• _DOCUMENT TEXT_
This argument made by Brandeis and Warren that data related to property has private ownership was used against Clearview AI, with the rationale that data scraped by the company is in fact private property of the user. However, Sobel notes that these arguments did not hold up when LinkedIn sought to prevent hiQ from scraping their platform. To make his point, Sobel points to the case Roberson v. Rochester, in which 17-year-old Abigail Roberson sued Franklin Mills and Rochester Folding Box Co. for using her face in an advertisement without her permission. However, the New York Court of Appeals denied Roberson’s request for injunctive relief, saying the appropriation of her face in an advertisement did not result in a loss of any monetary value. In Sobel’s mind, and in agreement with many legal scholars, the Roberson ruling was an incredibly narrow-minded view of privacy rights. In a very similar case that approached the Georgia Supreme Court, the following was stated regarding the precedent made by the Roberson majority:

“We think the conclusion reached by them was the result of an unconscious yielding to the feeling of conservatism which naturally arises in the mind of a judge who faces a proposition which is novel. … But this conservatism should not go to the extent of refusing to recognize a right which the instincts of nature prove to exist, and which nothing in judicial decision, legal history, or writings upon the law can be called to demonstrate its nonexistence as a legal right.”

Sobel notes that if the Roberson case illustrates how little we can rely on courts to protect our privacy rights, then we must look to our elected officials. At this time, however, the level of protection afforded to digital data varies by state. Only four state legislatures have passed laws that potentially regulate data-scraping technology and Illinois is the only state granting a clear private right of action for nonconsensual collection and use of facial recognition to date.

“Aside from Illinois’s Biometric Privacy Law, there is no slam-dunk statute for users,” Sobel told the Chicago Policy Review.

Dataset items
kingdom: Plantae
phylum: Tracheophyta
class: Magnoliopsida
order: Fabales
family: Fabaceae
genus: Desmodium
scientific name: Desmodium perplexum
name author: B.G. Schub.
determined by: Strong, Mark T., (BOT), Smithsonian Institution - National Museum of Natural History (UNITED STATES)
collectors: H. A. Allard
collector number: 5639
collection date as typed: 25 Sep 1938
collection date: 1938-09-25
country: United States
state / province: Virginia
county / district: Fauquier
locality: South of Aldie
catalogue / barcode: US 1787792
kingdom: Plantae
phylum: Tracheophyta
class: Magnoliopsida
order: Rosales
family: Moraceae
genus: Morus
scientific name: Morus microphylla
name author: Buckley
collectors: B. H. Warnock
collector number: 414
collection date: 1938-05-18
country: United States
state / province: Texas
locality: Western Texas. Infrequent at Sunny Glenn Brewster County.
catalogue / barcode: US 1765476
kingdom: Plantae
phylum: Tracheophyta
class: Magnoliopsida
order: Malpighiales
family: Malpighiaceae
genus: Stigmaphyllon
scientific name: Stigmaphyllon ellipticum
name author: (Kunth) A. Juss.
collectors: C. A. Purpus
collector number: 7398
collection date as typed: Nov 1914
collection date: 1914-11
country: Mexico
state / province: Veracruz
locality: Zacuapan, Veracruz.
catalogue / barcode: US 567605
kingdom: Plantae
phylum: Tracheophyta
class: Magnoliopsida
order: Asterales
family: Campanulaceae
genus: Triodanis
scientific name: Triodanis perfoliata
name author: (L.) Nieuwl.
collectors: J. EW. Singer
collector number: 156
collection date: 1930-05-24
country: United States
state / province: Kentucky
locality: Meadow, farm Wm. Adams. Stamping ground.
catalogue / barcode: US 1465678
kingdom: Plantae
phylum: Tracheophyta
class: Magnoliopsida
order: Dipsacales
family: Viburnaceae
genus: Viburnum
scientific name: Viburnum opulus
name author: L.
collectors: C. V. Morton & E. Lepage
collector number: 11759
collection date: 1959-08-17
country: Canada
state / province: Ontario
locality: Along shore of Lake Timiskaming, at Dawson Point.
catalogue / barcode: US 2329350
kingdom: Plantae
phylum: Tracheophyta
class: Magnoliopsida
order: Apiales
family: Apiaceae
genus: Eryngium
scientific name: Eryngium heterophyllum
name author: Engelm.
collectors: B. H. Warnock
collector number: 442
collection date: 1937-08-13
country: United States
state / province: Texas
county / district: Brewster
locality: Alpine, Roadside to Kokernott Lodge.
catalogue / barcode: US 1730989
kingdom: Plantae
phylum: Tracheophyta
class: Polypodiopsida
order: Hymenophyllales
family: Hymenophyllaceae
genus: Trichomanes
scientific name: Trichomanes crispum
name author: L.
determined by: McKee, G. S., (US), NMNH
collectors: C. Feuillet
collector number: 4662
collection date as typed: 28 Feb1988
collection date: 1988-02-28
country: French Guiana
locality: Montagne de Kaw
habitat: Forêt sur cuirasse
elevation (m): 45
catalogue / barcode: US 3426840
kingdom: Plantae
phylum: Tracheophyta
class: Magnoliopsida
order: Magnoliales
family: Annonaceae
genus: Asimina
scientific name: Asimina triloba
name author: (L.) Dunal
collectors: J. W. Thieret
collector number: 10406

• _EXERCISE 1_
Using the privacy law text above, does each statement agree with it? Answer yes or no for each, and quote the words that decide it. (a) Abigail Roberson was 17 when she sued. (b) The New York Court of Appeals granted Roberson injunctive relief. (c) Illinois is the only state giving a clear private right of action for nonconsensual use of facial recognition.
• _EXERCISE 2_
According to the privacy law text above, how many state legislatures have passed laws that potentially regulate data-scraping technology?
• _EXERCISE 3_
Rewrite everything from "Sobel notes that if" down to "recognition to date." in the privacy law text above, with "elected officials" changed to "state lawmakers".

• _TASK RESPONSE 1_
(a) Yes: "17-year-old Abigail Roberson sued Franklin Mills and Rochester Folding Box Co."
(b) No: "the New York Court of Appeals denied Roberson’s request for injunctive relief"
(c) Yes: "Illinois is the only state granting a clear private right of action for nonconsensual collection and use of facial recognition to date"

• _TASK RESPONSE 2_
Four.

• _TASK RESPONSE 3_
Sobel notes that if the Roberson case illustrates how little we can rely on courts to protect our privacy rights, then we must look to our state lawmakers. At this time, however, the level of protection afforded to digital data varies by state. Only four state legislatures have passed laws that potentially regulate data-scraping technology and Illinois is the only state granting a clear private right of action for nonconsensual collection and use of facial recognition to date.